What to produce
Pick out every line of the material below that contains the word "ŠKOLE" and copy each such line in full.

===== Information shown =====

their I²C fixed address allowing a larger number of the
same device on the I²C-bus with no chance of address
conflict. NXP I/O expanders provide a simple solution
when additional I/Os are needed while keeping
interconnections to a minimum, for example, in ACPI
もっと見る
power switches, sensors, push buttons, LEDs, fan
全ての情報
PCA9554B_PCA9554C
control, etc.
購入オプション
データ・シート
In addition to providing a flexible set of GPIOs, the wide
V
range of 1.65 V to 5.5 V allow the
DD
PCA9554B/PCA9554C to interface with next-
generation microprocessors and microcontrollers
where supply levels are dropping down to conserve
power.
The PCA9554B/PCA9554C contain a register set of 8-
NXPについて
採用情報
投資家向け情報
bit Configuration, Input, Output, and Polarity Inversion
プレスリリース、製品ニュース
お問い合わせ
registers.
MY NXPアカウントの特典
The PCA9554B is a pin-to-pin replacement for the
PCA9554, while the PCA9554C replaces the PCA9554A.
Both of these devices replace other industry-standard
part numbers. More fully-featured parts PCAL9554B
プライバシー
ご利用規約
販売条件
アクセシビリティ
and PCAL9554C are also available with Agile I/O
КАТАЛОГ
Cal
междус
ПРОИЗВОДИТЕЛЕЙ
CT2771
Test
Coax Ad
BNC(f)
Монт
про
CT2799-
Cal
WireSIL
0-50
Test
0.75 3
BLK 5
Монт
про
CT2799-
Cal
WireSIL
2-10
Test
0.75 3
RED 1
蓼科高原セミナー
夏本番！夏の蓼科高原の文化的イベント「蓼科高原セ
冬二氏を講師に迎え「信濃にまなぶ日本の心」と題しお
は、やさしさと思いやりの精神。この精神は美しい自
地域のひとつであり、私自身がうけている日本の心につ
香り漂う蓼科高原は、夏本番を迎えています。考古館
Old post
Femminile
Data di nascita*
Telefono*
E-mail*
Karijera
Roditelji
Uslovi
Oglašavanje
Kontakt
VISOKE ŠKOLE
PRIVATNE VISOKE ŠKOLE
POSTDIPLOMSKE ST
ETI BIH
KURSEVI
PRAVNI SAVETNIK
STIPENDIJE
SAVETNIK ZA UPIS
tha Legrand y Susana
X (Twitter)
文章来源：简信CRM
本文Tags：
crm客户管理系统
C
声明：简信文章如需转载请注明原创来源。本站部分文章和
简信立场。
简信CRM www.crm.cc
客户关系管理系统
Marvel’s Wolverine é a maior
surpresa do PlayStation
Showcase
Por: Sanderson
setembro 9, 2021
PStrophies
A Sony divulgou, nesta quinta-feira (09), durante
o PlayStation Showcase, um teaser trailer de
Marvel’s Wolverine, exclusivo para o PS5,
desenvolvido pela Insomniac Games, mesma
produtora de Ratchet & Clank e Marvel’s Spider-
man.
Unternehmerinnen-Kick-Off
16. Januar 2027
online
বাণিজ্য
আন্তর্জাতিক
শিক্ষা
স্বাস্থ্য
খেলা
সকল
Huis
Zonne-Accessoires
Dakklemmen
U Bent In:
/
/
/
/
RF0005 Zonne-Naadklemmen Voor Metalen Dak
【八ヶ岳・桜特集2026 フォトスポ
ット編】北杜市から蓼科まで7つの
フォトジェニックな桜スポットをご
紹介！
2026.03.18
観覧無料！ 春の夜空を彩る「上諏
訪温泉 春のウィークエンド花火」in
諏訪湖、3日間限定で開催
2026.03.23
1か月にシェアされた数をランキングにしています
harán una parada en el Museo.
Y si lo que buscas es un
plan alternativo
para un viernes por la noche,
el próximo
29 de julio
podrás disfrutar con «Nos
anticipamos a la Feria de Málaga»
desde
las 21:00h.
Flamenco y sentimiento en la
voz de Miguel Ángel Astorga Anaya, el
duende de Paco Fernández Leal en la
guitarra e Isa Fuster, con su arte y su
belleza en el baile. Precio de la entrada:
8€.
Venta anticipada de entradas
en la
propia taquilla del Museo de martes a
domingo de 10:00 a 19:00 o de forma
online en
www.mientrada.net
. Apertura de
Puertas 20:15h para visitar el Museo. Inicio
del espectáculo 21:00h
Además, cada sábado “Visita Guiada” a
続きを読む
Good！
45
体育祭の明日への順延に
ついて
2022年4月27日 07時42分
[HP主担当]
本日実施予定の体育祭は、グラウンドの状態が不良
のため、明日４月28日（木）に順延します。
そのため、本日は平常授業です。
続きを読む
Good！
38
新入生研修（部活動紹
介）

=====

Reply to the task
VISOKE ŠKOLE
PRIVATNE VISOKE ŠKOLE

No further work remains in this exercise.